**Exercise brief:**
The material below holds the lines to copy: from the one with "BMC Neurology 2009, 9: 6" up to and including the one with "15. Rosenstock J, Tuchman". Copy them exactly and skip the pictures.

**Input for this task:**
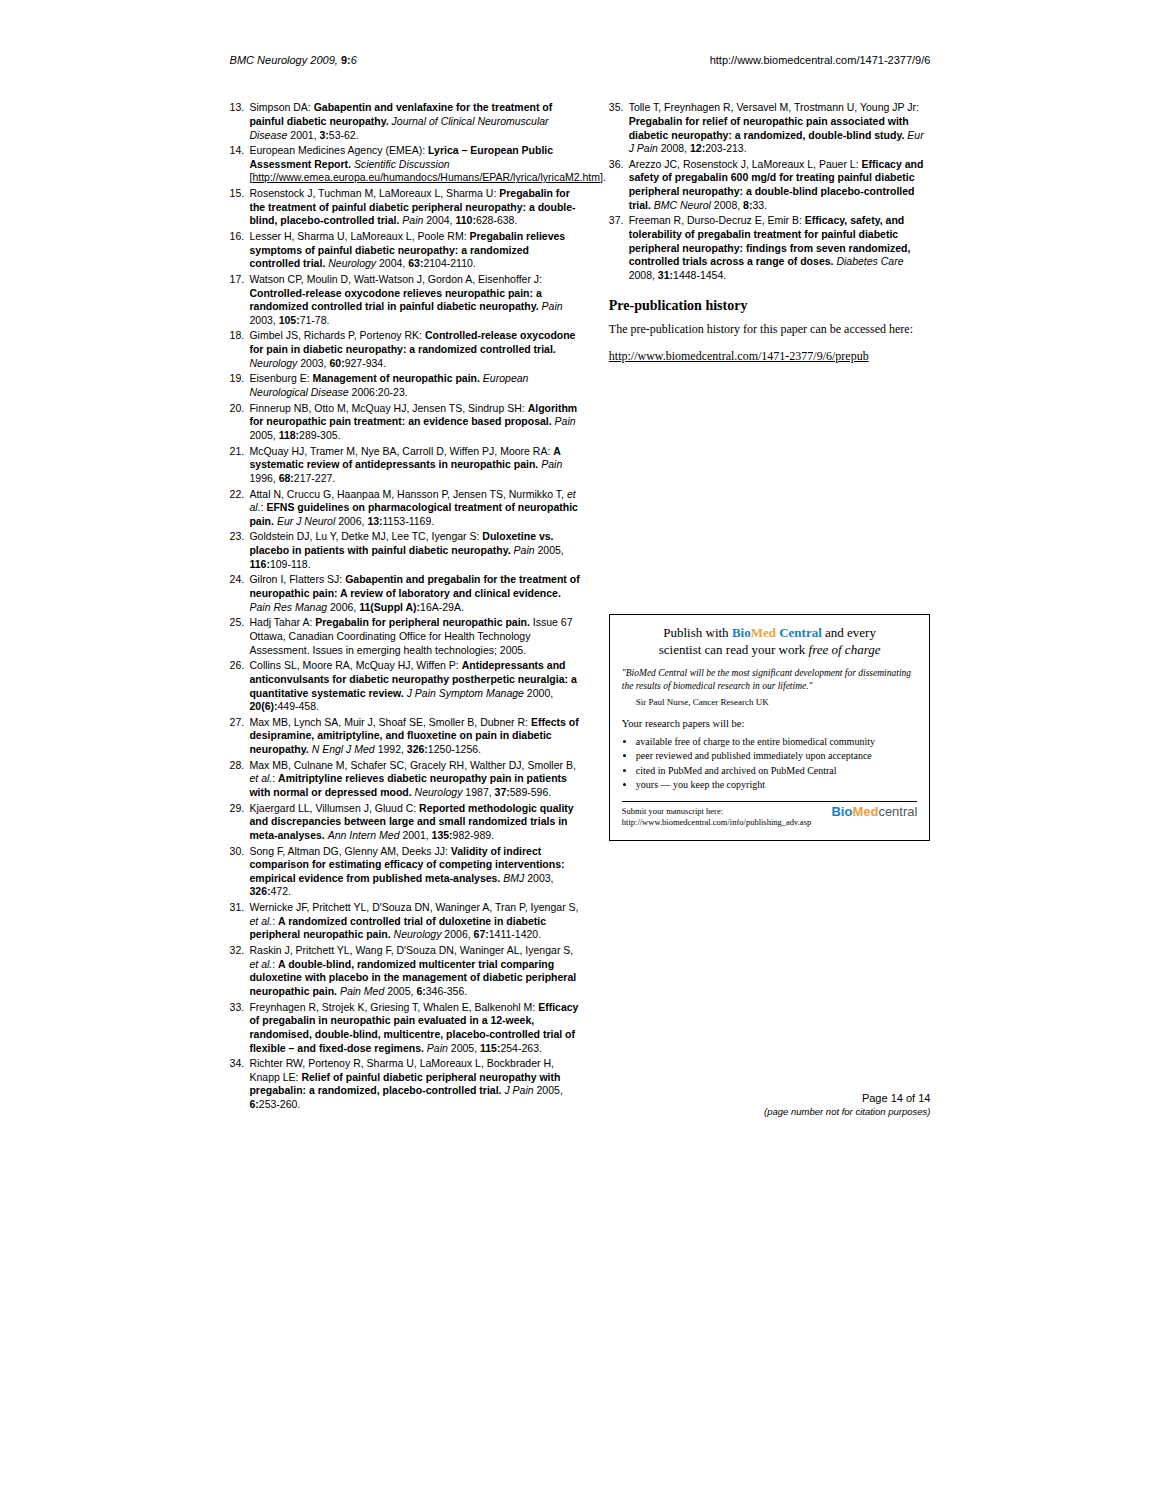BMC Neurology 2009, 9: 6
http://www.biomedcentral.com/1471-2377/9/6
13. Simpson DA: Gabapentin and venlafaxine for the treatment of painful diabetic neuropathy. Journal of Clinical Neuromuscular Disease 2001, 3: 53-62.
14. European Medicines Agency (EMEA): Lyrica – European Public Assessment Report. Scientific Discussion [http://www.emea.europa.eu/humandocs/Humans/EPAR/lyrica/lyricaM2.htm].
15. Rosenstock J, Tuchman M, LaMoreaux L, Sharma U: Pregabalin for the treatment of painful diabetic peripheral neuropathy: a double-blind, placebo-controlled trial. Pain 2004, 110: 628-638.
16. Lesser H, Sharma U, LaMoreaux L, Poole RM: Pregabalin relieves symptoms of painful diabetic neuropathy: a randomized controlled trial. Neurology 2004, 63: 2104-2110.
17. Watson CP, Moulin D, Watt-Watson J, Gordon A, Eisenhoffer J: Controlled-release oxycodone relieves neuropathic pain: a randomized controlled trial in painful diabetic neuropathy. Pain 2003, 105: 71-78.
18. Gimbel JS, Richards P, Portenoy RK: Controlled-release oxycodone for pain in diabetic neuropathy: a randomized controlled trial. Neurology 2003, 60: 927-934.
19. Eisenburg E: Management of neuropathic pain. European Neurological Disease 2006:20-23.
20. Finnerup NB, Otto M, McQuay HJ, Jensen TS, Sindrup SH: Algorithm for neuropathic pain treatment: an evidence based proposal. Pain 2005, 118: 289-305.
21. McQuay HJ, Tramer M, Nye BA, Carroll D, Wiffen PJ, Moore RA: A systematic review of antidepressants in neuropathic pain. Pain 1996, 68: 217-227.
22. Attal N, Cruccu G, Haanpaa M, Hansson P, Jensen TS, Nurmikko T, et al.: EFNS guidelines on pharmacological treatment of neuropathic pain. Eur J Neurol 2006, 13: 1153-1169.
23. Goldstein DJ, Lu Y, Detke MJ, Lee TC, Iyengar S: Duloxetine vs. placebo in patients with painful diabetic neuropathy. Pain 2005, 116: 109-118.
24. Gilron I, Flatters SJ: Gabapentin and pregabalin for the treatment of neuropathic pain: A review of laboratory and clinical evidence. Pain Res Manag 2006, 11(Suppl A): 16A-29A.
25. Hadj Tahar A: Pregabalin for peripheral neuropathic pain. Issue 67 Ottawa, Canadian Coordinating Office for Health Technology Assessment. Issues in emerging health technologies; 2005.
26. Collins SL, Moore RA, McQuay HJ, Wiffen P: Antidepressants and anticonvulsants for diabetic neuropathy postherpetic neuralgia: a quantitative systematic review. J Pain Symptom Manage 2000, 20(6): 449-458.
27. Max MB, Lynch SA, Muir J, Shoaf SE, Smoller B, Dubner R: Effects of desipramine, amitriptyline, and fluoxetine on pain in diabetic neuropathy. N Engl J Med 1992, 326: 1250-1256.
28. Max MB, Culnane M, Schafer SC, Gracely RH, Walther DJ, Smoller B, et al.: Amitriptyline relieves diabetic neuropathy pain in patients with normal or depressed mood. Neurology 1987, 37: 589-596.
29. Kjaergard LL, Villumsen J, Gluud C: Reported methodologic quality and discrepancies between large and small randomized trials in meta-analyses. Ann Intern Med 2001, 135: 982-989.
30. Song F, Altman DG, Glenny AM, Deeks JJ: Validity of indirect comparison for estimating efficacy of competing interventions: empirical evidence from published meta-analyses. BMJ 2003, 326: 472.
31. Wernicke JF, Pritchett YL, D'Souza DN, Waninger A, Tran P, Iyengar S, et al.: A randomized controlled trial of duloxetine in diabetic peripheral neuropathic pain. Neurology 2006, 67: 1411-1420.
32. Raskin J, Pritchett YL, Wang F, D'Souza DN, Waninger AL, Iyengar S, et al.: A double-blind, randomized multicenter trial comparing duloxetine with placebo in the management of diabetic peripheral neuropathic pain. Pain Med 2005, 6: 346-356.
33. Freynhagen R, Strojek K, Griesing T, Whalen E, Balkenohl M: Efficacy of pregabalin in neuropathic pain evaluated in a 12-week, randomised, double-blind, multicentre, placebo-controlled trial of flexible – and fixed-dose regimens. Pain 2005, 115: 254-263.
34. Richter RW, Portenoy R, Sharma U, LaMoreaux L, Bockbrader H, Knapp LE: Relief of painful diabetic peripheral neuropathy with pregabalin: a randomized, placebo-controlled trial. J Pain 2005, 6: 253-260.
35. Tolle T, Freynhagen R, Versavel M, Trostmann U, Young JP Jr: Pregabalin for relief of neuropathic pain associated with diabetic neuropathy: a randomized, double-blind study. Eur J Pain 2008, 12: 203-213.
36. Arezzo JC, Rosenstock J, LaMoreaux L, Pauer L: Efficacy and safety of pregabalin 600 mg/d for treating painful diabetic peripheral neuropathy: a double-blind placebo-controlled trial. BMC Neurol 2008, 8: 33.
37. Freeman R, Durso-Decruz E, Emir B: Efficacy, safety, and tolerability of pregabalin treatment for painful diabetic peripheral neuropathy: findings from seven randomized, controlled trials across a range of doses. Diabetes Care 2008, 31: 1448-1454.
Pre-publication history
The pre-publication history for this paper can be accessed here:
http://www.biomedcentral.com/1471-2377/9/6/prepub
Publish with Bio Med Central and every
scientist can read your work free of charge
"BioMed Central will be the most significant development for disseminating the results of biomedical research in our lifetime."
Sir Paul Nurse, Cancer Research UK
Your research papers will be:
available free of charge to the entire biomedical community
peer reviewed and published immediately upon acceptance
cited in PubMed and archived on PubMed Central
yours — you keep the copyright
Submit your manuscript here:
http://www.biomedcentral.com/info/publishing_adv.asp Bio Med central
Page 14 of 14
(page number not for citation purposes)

* * *

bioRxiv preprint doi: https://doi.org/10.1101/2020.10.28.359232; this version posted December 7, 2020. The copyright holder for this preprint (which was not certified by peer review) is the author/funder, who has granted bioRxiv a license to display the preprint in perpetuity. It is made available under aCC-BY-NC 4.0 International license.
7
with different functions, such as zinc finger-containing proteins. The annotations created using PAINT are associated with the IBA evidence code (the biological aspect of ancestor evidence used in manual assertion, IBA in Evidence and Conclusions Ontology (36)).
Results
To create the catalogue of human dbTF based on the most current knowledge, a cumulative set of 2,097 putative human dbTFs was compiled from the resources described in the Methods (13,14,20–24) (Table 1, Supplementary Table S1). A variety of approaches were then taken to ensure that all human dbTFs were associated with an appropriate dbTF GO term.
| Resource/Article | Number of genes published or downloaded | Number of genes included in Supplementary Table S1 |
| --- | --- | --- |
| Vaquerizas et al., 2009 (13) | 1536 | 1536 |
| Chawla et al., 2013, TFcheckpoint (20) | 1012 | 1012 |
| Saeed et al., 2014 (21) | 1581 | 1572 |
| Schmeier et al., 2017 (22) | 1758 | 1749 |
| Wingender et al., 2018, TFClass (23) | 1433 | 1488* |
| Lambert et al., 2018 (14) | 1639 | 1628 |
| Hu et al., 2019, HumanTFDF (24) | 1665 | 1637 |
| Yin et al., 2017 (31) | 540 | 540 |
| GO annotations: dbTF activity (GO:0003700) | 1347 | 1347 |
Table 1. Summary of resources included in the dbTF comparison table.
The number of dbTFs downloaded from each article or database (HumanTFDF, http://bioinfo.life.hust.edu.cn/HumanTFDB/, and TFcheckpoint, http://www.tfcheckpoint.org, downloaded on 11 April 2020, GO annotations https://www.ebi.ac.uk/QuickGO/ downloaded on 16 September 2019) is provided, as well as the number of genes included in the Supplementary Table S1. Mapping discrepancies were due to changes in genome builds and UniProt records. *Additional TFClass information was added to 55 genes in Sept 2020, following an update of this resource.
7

**Output:**
BMC Neurology 2009, 9: 6
http://www.biomedcentral.com/1471-2377/9/6
13. Simpson DA: Gabapentin and venlafaxine for the treatment of painful diabetic neuropathy. Journal of Clinical Neuromuscular Disease 2001, 3: 53-62.
14. European Medicines Agency (EMEA): Lyrica – European Public Assessment Report. Scientific Discussion [http://www.emea.europa.eu/humandocs/Humans/EPAR/lyrica/lyricaM2.htm].
15. Rosenstock J, Tuchman M, LaMoreaux L, Sharma U: Pregabalin for the treatment of painful diabetic peripheral neuropathy: a double-blind, placebo-controlled trial. Pain 2004, 110: 628-638.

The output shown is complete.